» Task directions: Rewrite the text in the material below, putting "Ejecutivo" in place of "Gobierno" and keeping everything else the same.

» Dataset records:
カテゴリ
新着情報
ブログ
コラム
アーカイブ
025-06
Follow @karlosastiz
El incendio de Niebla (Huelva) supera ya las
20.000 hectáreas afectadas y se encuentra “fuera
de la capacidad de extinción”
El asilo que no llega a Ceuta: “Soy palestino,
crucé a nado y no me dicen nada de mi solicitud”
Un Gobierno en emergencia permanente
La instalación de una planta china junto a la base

» Finished exercise:
カテゴリ
新着情報
ブログ
コラム
アーカイブ
025-06
Follow @karlosastiz
El incendio de Niebla (Huelva) supera ya las
20.000 hectáreas afectadas y se encuentra “fuera
de la capacidad de extinción”
El asilo que no llega a Ceuta: “Soy palestino,
crucé a nado y no me dicen nada de mi solicitud”
Un Ejecutivo en emergencia permanente
La instalación de una planta china junto a la base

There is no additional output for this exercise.